Vinder encarava a sua discípula com empatia, ela se parecia com ele quando mais jovem, cheio de brilho e esperança. Vinder não queria que esse brilho dela se apagasse e se tornasse mais uma cavaleira carrancuda.
— Olha Louise, nem sempre iremos vencer — Ele segurou o queixo da garota com delicadeza e levantou sua cabeça, a fazendo encarar diretamente em seu olhos — Terá dias que estaremos caídos e sujos de lama, mas são nesses momentos que deveremos estar sorrindo, para que aqueles que estão junto de nós ainda tenham confiança na vitória. Isso é ser um cavaleiro.
Ele confirma com a cabeça, tentando secar as suas lágrimas e parar de soluçar.

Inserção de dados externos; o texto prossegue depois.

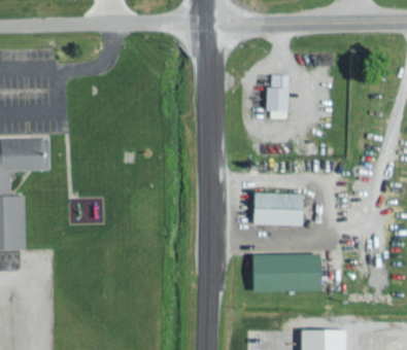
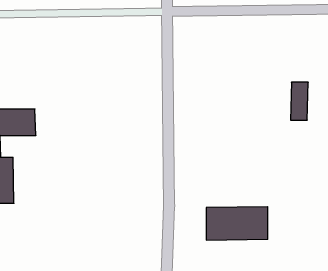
building: [267,73,287,117] -> [291,82,308,120]
building: [250,191,304,224] -> none

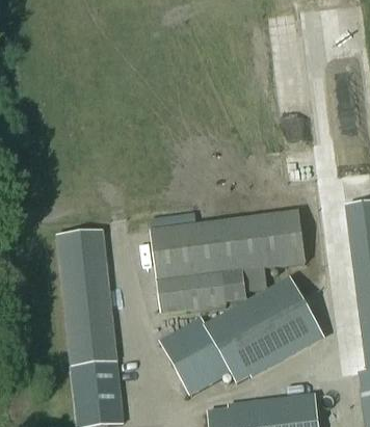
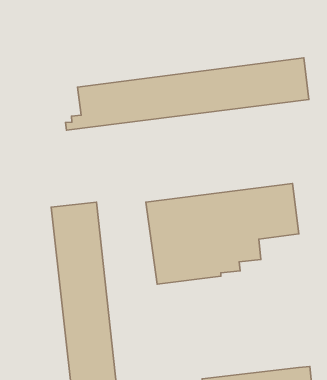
building: none -> [66,58,309,130]
building: [160,277,322,393] -> none

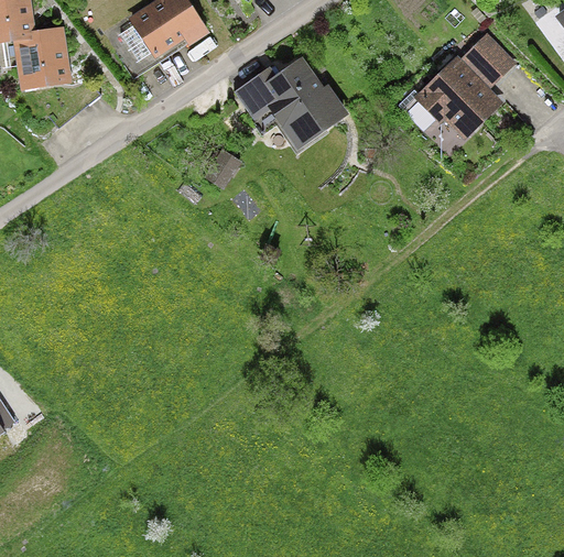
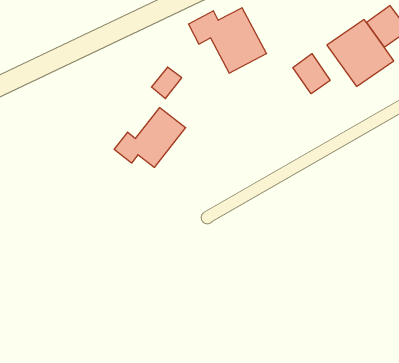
building: none -> [293,54,330,94]
building: none -> [114,108,186,167]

— Agora vamos, me mostre o seu lindo sorriso!!
Indo completamente contra os sentimentos que estavam a assolando no momento, Louise forçou os seus lábios para que abrissem um grande sorriso, ao mesmo tempo que as lágrimas continuavam a cair de seus olhos.
Seu professor ficou em silêncio e apenas deu um abraço nela.
— Seu pai estaria orgulhoso da mulher que você se tornou.